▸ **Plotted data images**

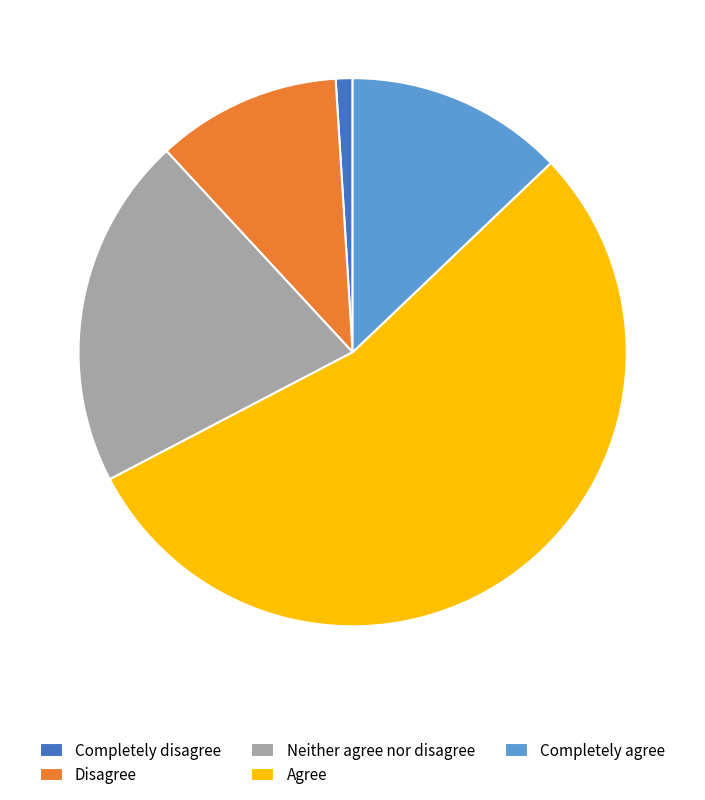

Does Completely disagree account for over 50% of the chart?

No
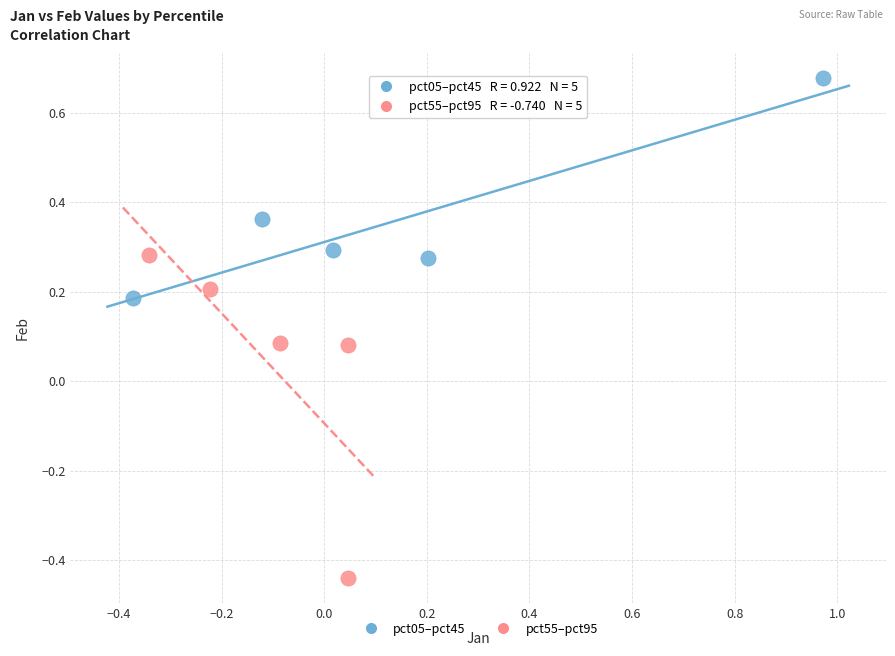

Which series contains the lowest Y value?

pct55–pct95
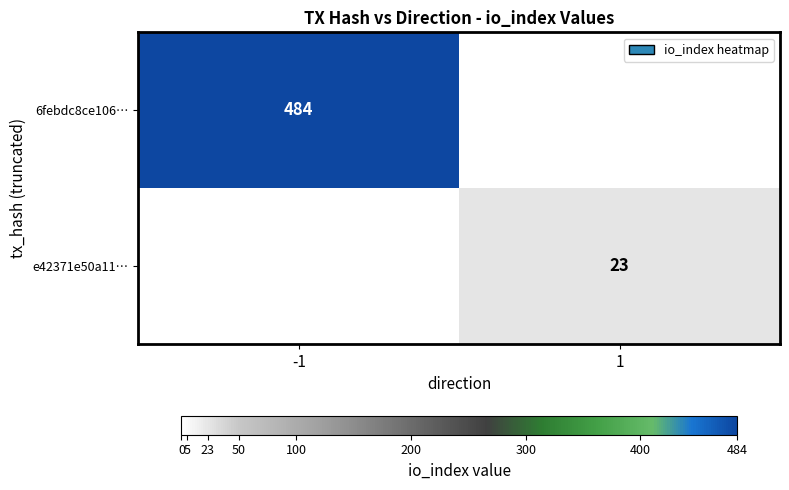

The value of e42371e50a11… at 1 is 23. True or false?

True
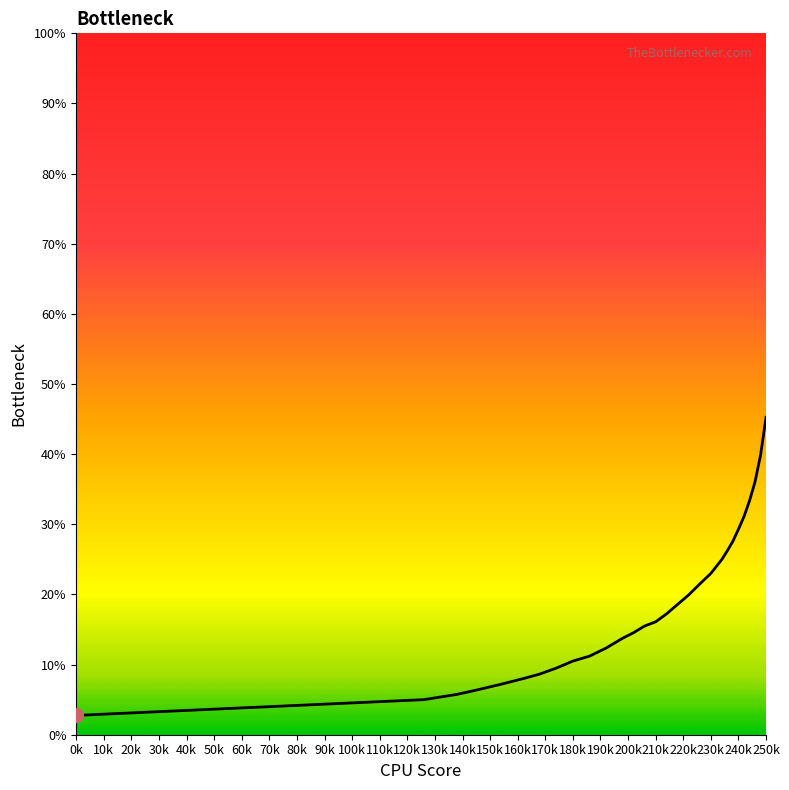

What is the difference between the maximum and minimum values?

42.5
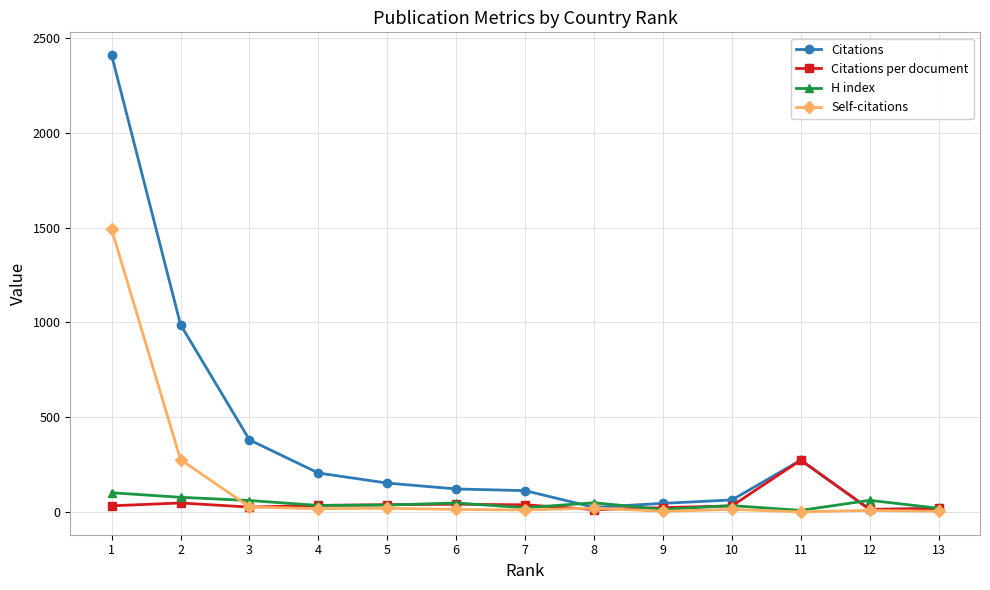

What is the total value across all series at 1?

4034.1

▸ **Exercise goal**
Reproduce the whole listing above word for word, leaving out the pictures.

▸ **Your solution**
Does Completely disagree account for over 50% of the chart?

No

Which series contains the lowest Y value?

pct55–pct95

The value of e42371e50a11… at 1 is 23. True or false?

True

What is the difference between the maximum and minimum values?

42.5

What is the total value across all series at 1?

4034.1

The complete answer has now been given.